By Sara Nigro
Indie band The Backseat Lovers dropped “Waiting to Spill” on Oct. 28, marking the group’s first album release since 2019.
Known for their songs “Kilby Girl” and “Watch Your Mouth,” both of which rose to popularity through TikTok trends, The Backseat Lovers have gained a notable following in the past couple years.
Since “Waiting to Spill” is 47 minutes long with only 10 songs, many of the tracks are longer than typical songs. This album structure is common for the band, as many of their previous releases include songs that range from four to six minutes.
The album opens with a six-minute introduction titled “Silhouette,” which is a primarily instrumental track.

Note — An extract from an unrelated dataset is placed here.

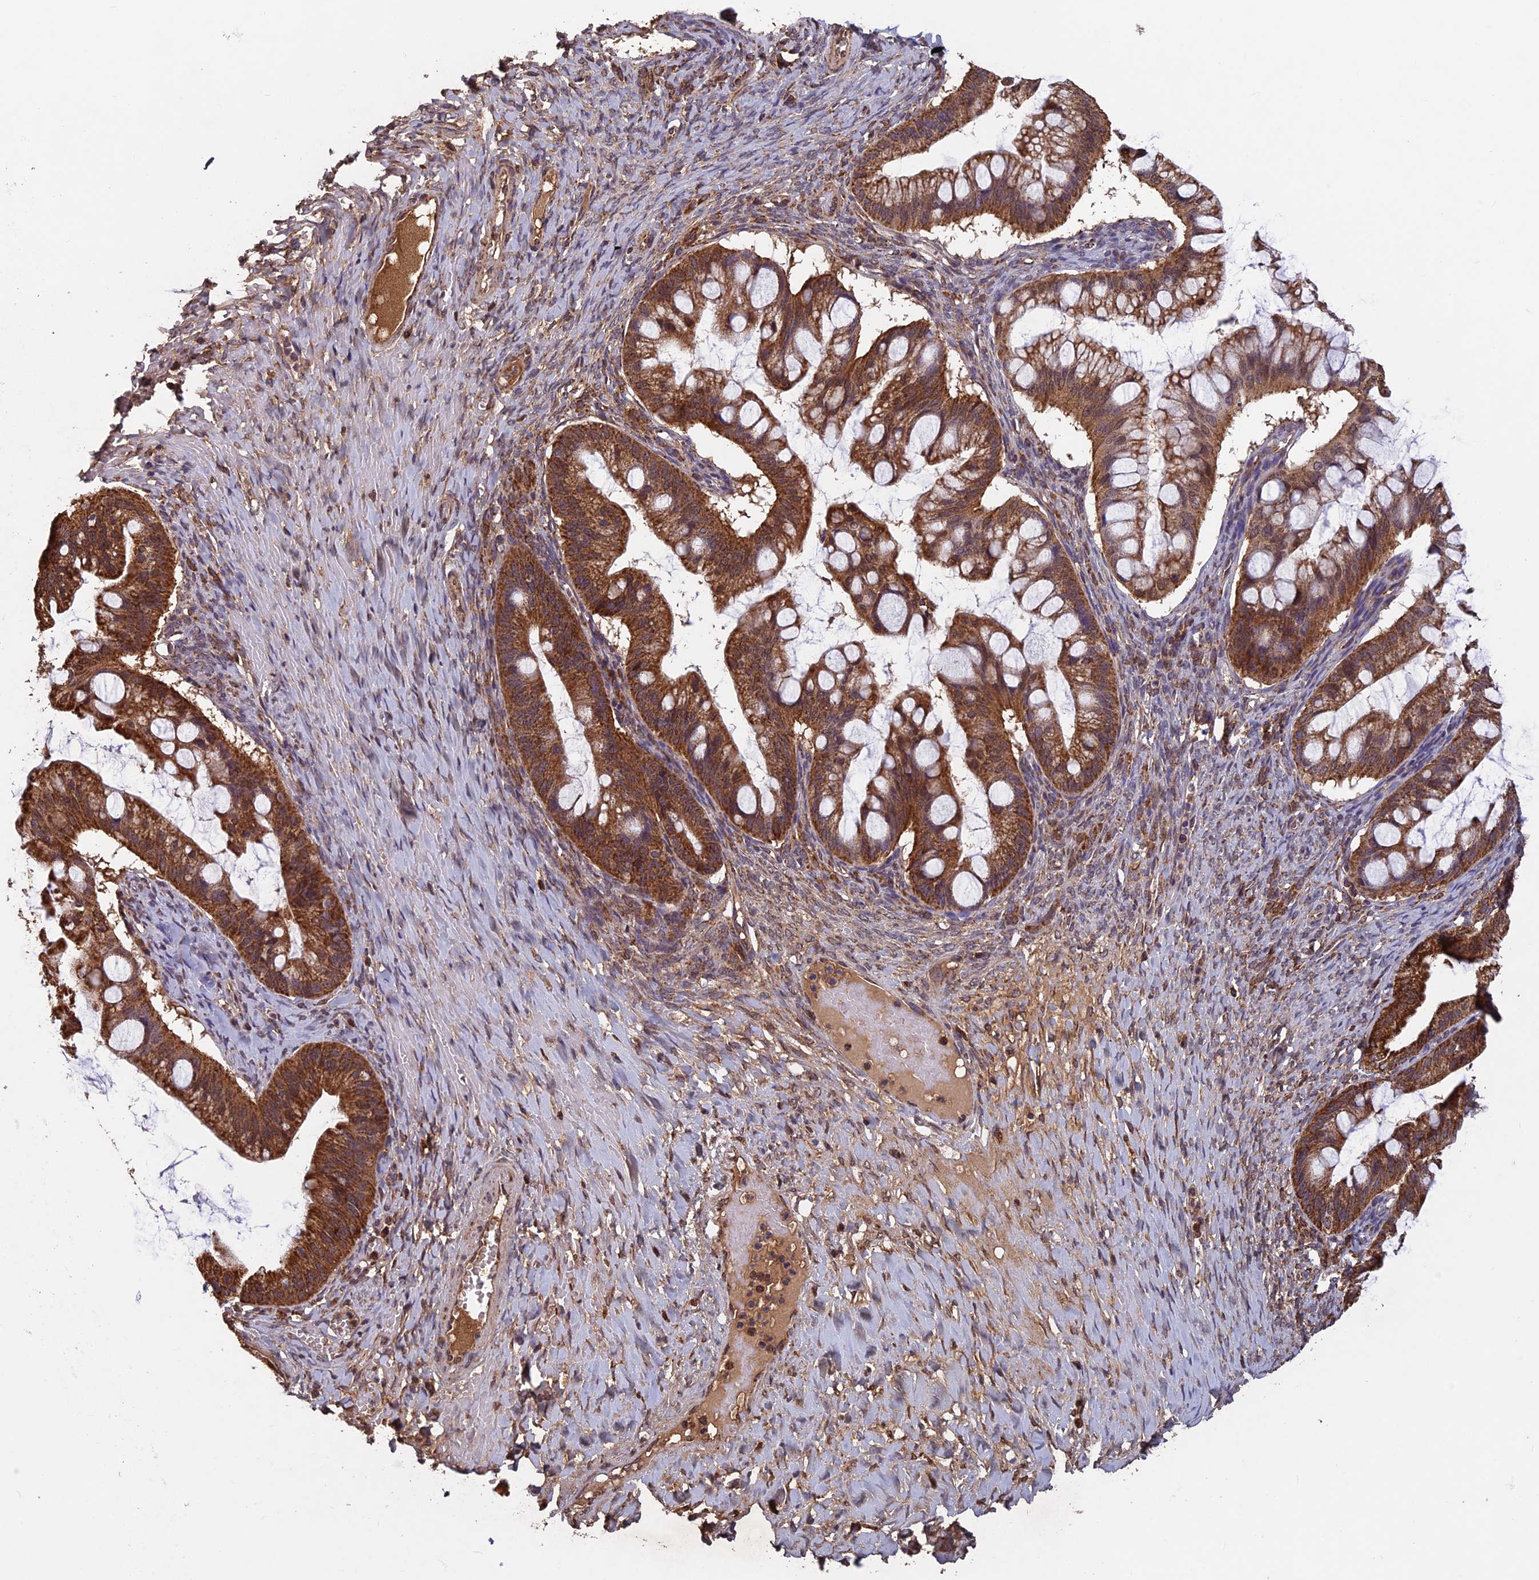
{"staining": {"intensity": "strong", "quantity": ">75%", "location": "cytoplasmic/membranous"}, "tissue": "ovarian cancer", "cell_type": "Tumor cells", "image_type": "cancer", "snomed": [{"axis": "morphology", "description": "Cystadenocarcinoma, mucinous, NOS"}, {"axis": "topography", "description": "Ovary"}], "caption": "Brown immunohistochemical staining in human ovarian cancer exhibits strong cytoplasmic/membranous expression in about >75% of tumor cells. (Stains: DAB (3,3'-diaminobenzidine) in brown, nuclei in blue, Microscopy: brightfield microscopy at high magnification).", "gene": "CCDC15", "patient": {"sex": "female", "age": 73}}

Because of its length and minimal lyricism, I ranked this track my least favorite, although I do think it fits nicely as the first song. It starts off slow and delicate and increases in both speed and intensity as the song continues, making it a nice introduction to the album.
After this track transitioned to the next, I made sure to listen chronologically to get a greater sense of the piece of work as a whole. After listening to “Waiting To Spill” from start to finish, my favorite songs are: “Words I Used, Snowbank Blues” and “Follow The Sound.”

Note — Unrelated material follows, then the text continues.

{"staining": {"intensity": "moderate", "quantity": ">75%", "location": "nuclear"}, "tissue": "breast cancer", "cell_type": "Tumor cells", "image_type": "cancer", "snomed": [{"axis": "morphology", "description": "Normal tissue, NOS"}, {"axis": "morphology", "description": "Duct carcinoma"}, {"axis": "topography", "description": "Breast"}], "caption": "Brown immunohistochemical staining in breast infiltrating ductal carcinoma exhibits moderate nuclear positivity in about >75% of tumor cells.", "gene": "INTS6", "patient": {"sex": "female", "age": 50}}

“Words I Used” features different voices in different verses, which gives the song a unique feel. It is a more upbeat track in comparison to some of the other songs that seem to consistently have a somber tone.
“Snowbank Blues” feels like a folk song because of its acoustic tune. The song includes lyrics that I appreciated such as, “Just because I'm smiling doesn't mean that I am smiling for myself/Take the stage and put the mask back on the shelf.”
“Follow The Sound,” the seventh track on the album, starts with a subtle humming and develops into a distinctive sound that varies from the rest of the tracks up to this point. This song is also upbeat, similarly to “Words I Used,” which contrasts the majority of the album, allowing it to stand out.
Different artists focus on different aspects of their work, such as lyricism, music production or vocals. The Backseat Lovers showcased their ability to excel in production throughout this album.
While listening, the main musical elements I noticed was the different types of instruments used throughout and how the band focused on creating a different sound in each song.
For example, The Backseat Lovers play around with volume to draw importance to different parts of songs, add humming sounds and transition the end of a song into the beginning of the next one. This is demonstrated during the end of “Silhouette,” as the music fades into the next track “Close Your Eyes” the full instrumentals abruptly shift to silence, indicating a change in tone.
Although the writing didn’t come across as the sole focus, there were lyrics that stood out to me and moved me as a listener. For instance, in “Follow The Sound,” the lyrics “Stumble in and out the mornings with the moon/I know I'm not the only one she's talking to/This troubled head of mine is making its big debut,” grabbed my attention immediately.
The Backseat Lovers are talented in expressing emotions through unique literary devices that tell a story in an often complex manner. This is exemplified in their song, “Growing/Dying” when they sing, “Why does the wall insist I have my back against it?”
As the album name does not share a title with any of the 10 tracks, I was curious as to how the band decided on the name. In “Slowing Down” the lyrics, “With the balance of my blood/And when I'll have to spill it,” seem to reference the album title, which I found interesting to hear half way through the tracks. Placing this line in the middle seems to represent the piece of work as a whole and serves as a nice tribute.
As “Waiting To Spill” draws to a close, the final song, “Viciously Lonely,” proves itself as a perfect ending track. The song encompasses the tone and storytelling found throughout the rest of the album, but also has an interesting structural element.
Unlike the most common structure of songs featuring verses followed by a chorus, “Viciously Lonely” consists of only five verses, all different from one another. This was done impressively well and highlights the talent of the musicians.
The album as a whole is a bit slow and drags on as a result of the above average song lengths. Despite this, The Backseat Lovers prove their musical abilities through impressive production and storytelling, leaving listeners with tracks that can appeal to a wide audience.